Start of EXCERPTED RECORDS

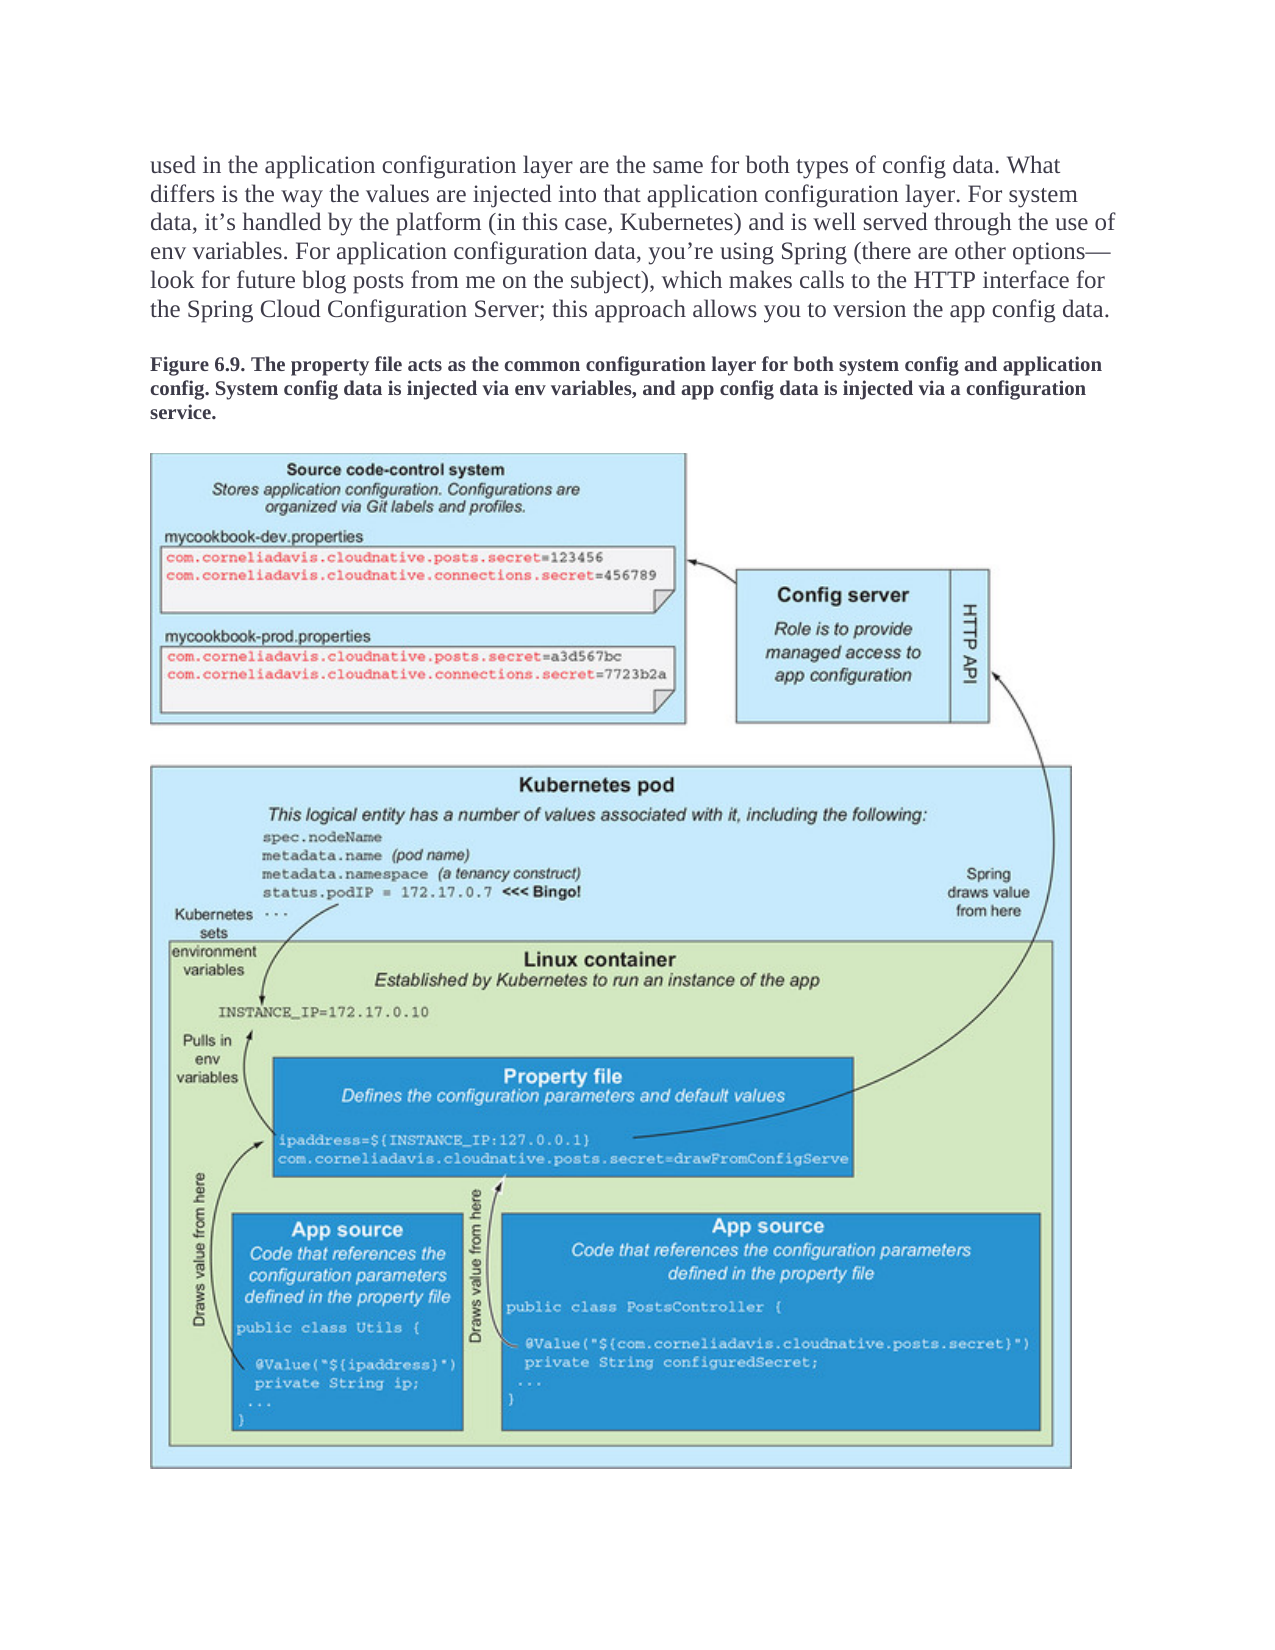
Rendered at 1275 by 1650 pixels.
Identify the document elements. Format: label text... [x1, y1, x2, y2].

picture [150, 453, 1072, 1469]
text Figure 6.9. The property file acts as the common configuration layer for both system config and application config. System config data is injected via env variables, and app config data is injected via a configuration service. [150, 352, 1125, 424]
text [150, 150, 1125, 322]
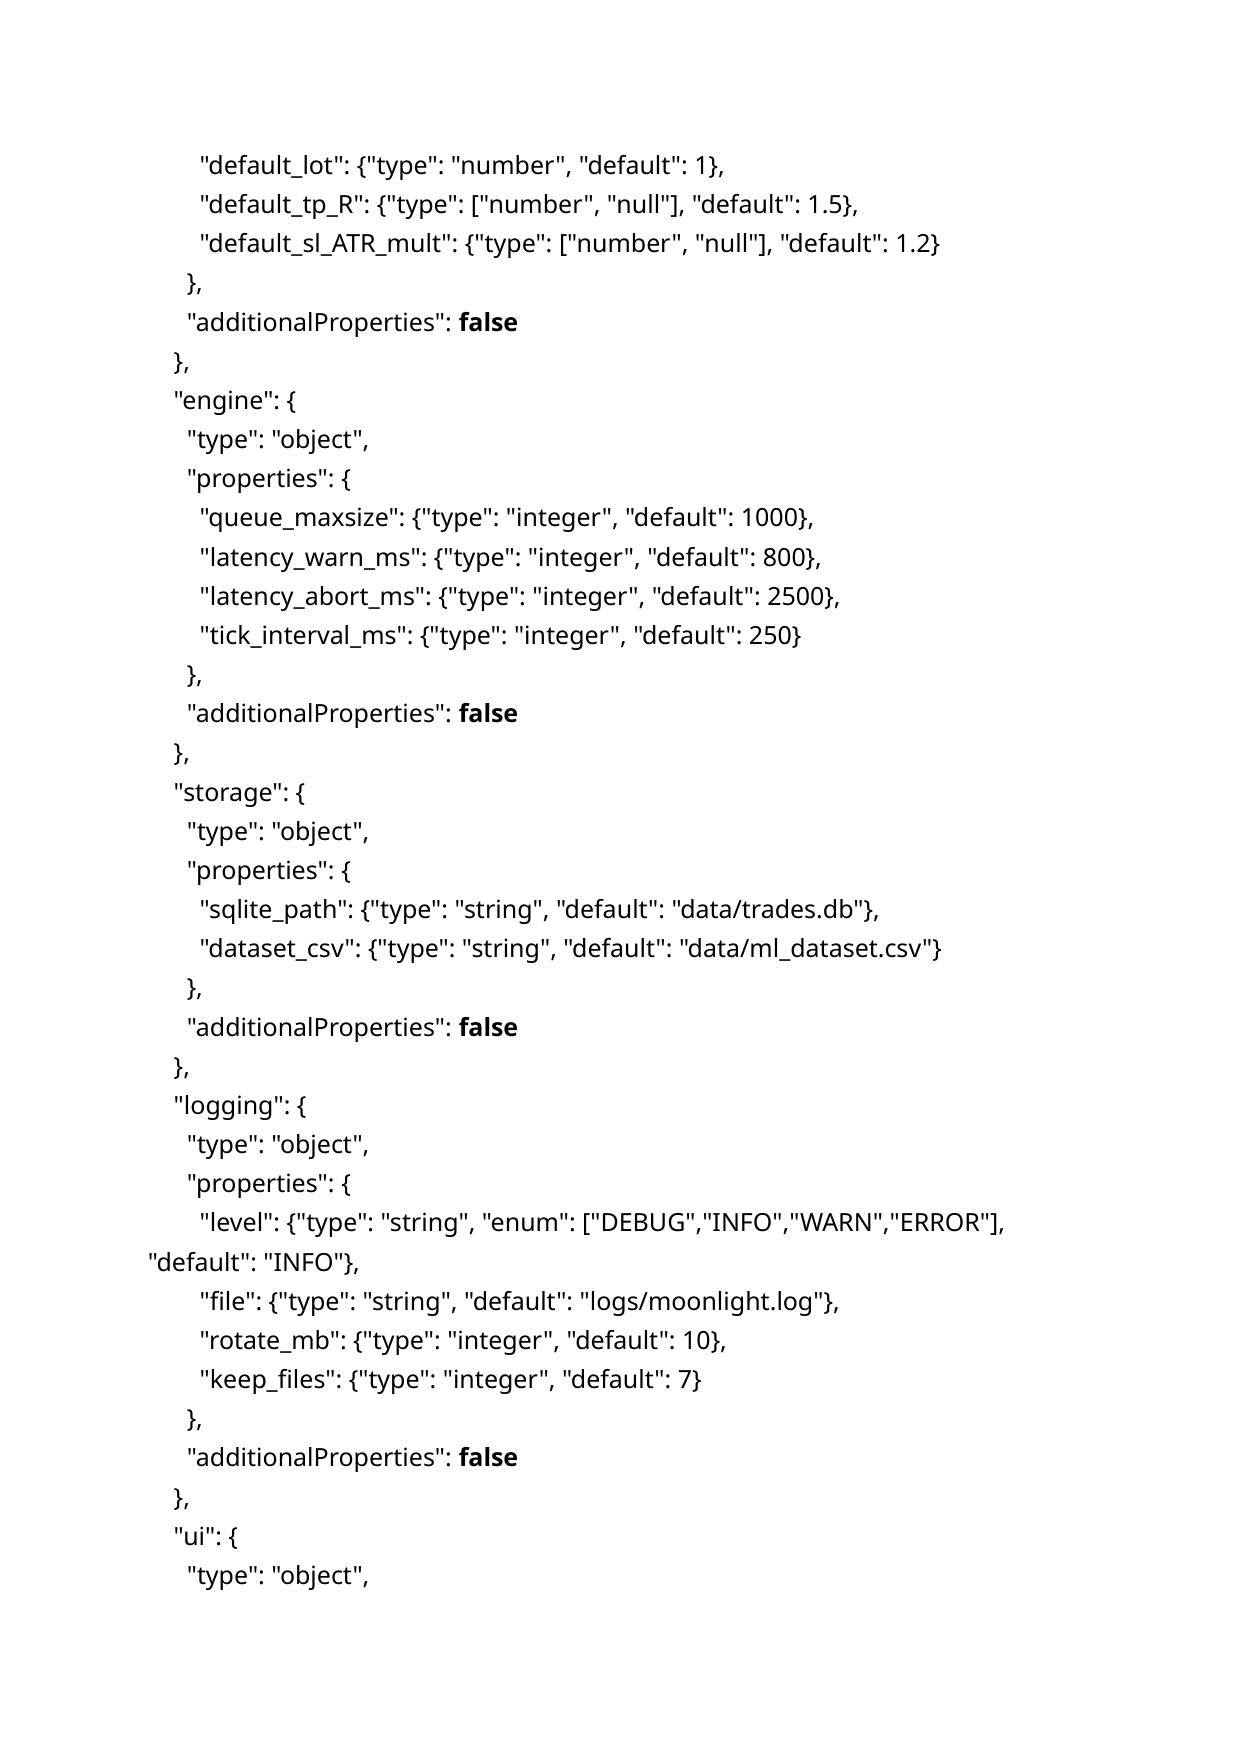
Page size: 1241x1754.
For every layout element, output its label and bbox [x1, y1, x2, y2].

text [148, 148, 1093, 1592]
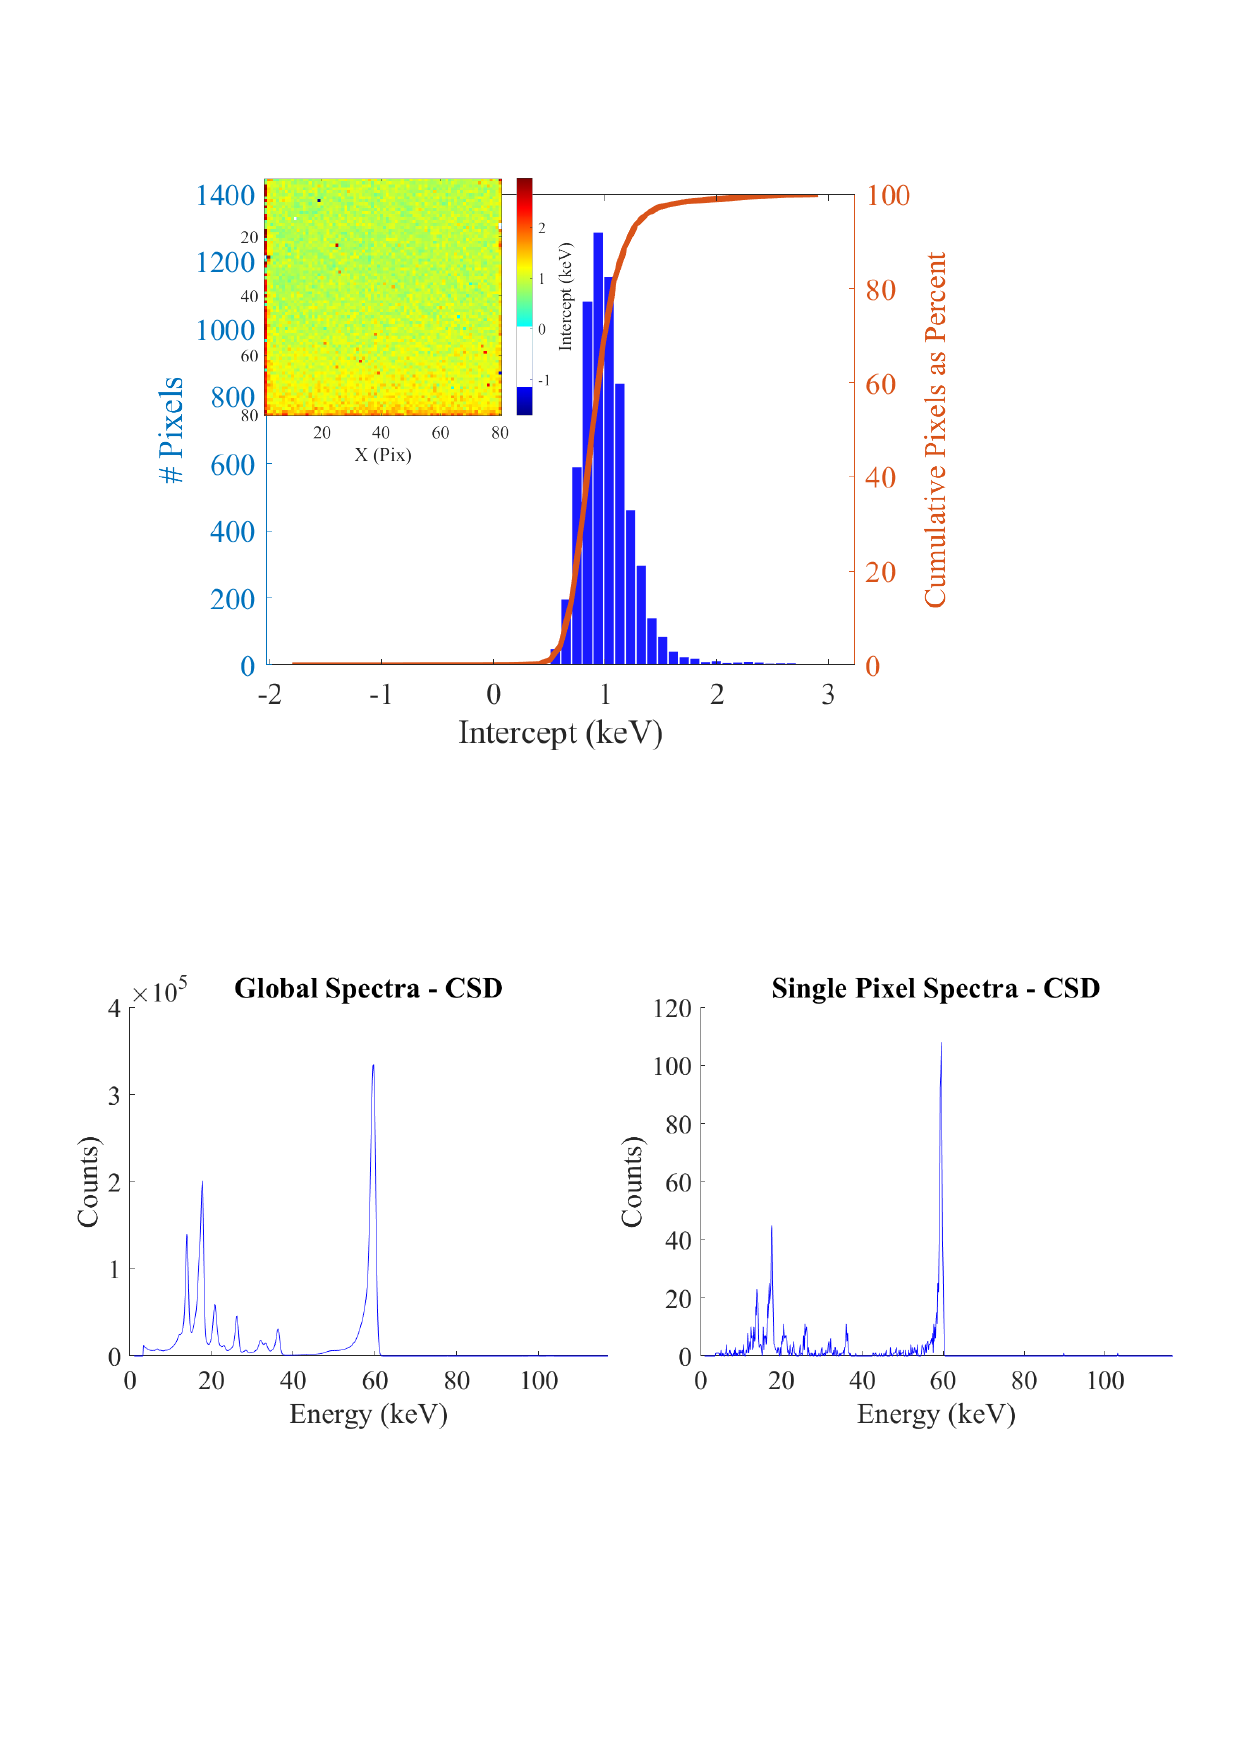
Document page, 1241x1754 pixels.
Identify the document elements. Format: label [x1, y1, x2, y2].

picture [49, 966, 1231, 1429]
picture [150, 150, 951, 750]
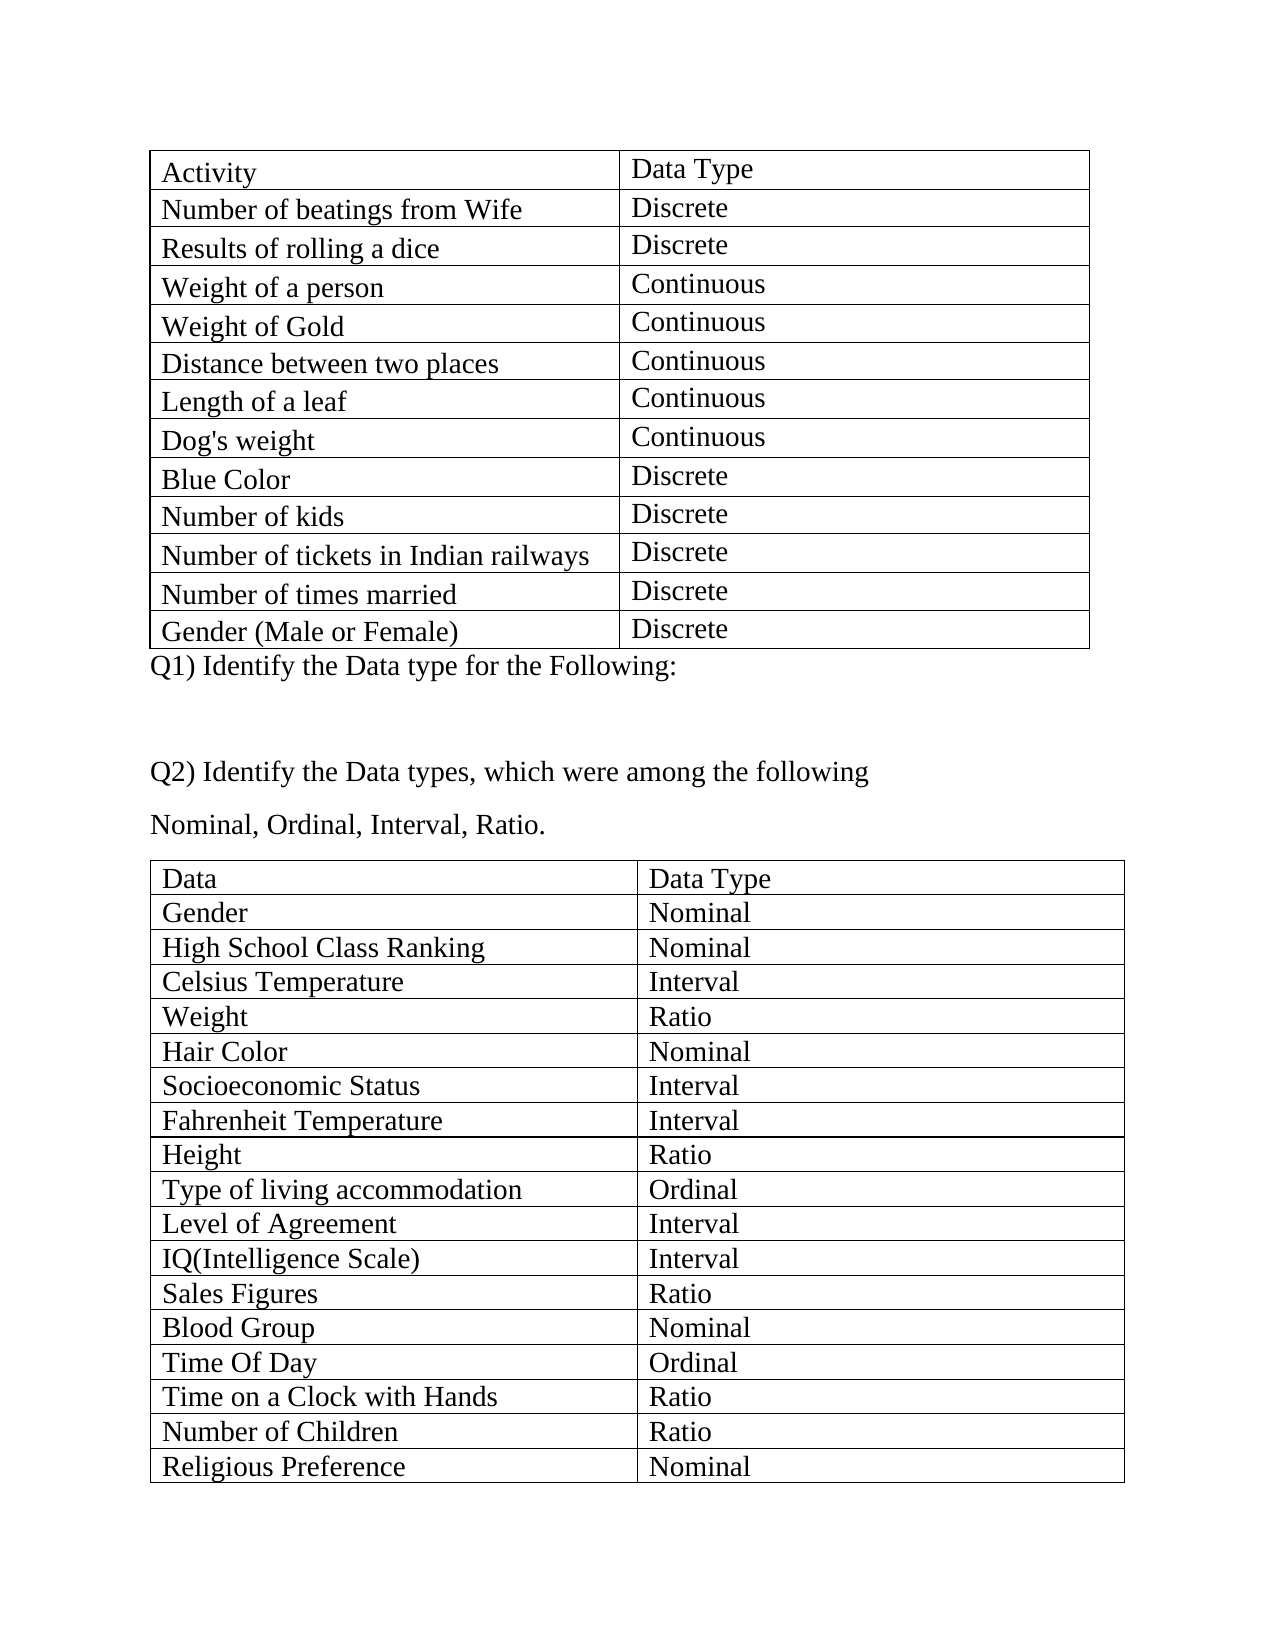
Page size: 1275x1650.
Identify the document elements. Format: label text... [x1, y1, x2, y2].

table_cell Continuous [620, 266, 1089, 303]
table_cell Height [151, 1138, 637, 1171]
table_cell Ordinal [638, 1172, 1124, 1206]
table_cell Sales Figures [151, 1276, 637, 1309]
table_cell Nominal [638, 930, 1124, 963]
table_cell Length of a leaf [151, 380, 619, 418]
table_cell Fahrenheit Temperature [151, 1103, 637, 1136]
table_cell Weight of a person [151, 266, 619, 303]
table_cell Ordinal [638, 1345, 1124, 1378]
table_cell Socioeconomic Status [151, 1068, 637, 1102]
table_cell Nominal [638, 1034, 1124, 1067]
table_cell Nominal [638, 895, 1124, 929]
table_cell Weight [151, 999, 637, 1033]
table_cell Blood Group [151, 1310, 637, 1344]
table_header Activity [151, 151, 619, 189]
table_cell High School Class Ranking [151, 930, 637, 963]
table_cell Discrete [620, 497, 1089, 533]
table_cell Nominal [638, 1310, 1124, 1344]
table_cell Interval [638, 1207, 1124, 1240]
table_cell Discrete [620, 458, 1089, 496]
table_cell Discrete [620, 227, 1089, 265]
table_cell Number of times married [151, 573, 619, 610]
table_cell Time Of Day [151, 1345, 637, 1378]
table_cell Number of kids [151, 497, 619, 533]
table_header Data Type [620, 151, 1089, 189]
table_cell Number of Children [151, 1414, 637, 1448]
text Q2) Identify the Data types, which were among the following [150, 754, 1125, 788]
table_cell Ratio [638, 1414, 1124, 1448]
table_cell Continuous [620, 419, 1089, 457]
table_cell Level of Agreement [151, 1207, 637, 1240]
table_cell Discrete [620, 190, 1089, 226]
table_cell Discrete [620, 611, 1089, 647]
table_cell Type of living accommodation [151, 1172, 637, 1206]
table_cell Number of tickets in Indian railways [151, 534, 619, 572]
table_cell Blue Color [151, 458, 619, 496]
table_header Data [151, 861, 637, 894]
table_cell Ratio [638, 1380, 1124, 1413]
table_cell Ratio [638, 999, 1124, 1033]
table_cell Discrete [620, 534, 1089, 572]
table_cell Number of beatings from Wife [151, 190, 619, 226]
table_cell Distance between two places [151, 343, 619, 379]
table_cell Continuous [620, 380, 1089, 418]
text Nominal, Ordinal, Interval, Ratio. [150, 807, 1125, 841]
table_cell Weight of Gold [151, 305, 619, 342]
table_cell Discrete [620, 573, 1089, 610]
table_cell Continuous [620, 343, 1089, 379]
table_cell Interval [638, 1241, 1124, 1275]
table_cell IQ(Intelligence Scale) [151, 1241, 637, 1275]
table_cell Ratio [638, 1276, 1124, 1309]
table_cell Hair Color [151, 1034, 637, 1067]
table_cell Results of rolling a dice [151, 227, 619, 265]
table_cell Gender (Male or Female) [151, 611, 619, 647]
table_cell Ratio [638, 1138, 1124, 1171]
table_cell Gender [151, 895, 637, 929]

End of EXCERPTED RECORDS

## [REQUEST]
Above are the records; please give again, exactly and in full, only the lines that run from the line with "For every layout" through the line with "Page size: 1275x1650.", with no pictures.

## [EXERCISE SOLUTION]
For every layout element, output its label and bbox [x1, y1, x2, y2].

text [148, 148, 1093, 1592]
Document page, 1241x1754 pixels.
Identify the document elements. Format: label [x1, y1, x2, y2].

picture [49, 966, 1231, 1429]
picture [150, 150, 951, 750]
Page size: 1275x1650.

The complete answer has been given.